Purwacita, 50, has worked as a chef for more than 20 years at major resort hotels in Bali, including the Club Med Bali. He also co-owned a restaurant on his home island. His culinary career, however, started much earlier. At age 7, under the mentorship of his grandfather, he began to cook sausages and skewered meats.
In Bali, it is the men’s role to prepare food for traditional ceremonies and festivals, and a good cook is admired by the people, he said.
“My grandfather was the best cook with a very good hand to make a perfect mix of spices, and he was well respected in our community,” he said.
Here in this small, comfortable restaurant, Bumbu Bali marinated and grilled chicken or pork are served, along with curry and stew. Tempe curry is made with fermented soybeans and vegetable, a good choice for vegans.
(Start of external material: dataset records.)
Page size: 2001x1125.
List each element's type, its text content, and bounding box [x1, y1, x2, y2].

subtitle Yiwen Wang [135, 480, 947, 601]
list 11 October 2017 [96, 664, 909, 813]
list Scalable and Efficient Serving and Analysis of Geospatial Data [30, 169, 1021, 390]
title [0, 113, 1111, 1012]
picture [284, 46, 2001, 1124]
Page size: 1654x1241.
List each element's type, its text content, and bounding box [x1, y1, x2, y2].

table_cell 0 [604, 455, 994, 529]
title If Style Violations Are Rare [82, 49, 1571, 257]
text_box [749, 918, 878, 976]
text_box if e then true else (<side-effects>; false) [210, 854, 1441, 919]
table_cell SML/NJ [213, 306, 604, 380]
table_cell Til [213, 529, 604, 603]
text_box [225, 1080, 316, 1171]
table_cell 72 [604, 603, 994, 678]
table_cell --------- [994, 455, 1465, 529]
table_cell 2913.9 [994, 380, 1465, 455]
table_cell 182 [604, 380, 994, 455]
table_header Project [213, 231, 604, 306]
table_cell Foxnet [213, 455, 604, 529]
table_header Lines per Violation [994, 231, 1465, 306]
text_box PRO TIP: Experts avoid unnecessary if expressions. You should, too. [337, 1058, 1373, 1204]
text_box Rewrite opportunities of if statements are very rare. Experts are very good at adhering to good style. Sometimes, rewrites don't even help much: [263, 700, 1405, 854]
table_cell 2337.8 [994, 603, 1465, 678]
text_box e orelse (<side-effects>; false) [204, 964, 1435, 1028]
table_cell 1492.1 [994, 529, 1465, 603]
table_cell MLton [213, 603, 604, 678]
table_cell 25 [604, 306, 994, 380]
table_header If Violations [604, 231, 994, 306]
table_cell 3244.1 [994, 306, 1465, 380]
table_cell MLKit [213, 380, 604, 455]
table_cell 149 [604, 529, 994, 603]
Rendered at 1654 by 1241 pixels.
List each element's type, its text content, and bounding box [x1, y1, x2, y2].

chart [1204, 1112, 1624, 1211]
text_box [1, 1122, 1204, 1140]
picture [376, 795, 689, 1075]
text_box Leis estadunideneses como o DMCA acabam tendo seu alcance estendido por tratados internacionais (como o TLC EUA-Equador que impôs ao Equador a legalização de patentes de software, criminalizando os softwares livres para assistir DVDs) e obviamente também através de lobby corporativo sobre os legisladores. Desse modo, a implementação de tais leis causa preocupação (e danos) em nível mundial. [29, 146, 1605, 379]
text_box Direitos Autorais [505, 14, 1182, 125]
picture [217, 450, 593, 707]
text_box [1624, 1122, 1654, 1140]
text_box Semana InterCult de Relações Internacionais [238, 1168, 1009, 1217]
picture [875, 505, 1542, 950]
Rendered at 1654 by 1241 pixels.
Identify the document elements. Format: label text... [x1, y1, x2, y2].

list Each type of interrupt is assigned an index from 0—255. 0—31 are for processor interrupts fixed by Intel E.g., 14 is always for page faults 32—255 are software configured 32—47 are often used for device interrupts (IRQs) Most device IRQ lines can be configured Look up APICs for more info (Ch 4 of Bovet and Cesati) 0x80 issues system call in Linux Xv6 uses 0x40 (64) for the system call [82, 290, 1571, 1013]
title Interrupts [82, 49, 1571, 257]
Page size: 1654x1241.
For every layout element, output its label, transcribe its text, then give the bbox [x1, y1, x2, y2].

“We are ready to customize the dish so that vegetarian people, too, can enjoy our dish,” Purwacita said.
Hearing this pleased me because I remembered one of my vegan friends once told me that it is not easy to find vegan-friendly restaurants on Okinawa.
I finished my meal with black rice pudding (500 yen), which I had for the first time in my life, though it had a somewhat familiar taste. It was delicious and soothing like the Balinese music played there.
Visiting Bali Noon Bali Moon turned out to be a treat — and even a brief retreat.
Bali Noon Bali Moon
Location: 3-1-12 Kubota Okinawa City, Okinawa. From Kadena Air Base’s Gate 2, turn to the right at the Goya Intersection and take Highway 330 as if heading for Camp Foster. Shortly before you reach another big intersection, RYCOM, there is a shopping mall, Plaza Shopping Center, on your left. Bali Noon Bali Moon is in the central area of the single-story building of the complex.
Hours: Open daily. Lunch hours: 11:30 a.m. to 3 p.m. (last order at 2:30 p.m.). Dinner: 6 p.m. to 10 p.m. (last order at 10 p.m.)
Prices: The lunch menu ranges from 800 yen (about $7) for tomato soup and rice to the lunch special set for 1,500 yen. The dinner menu includes grilled chicken or pork priced between 1,000 yen and 1,800 yen.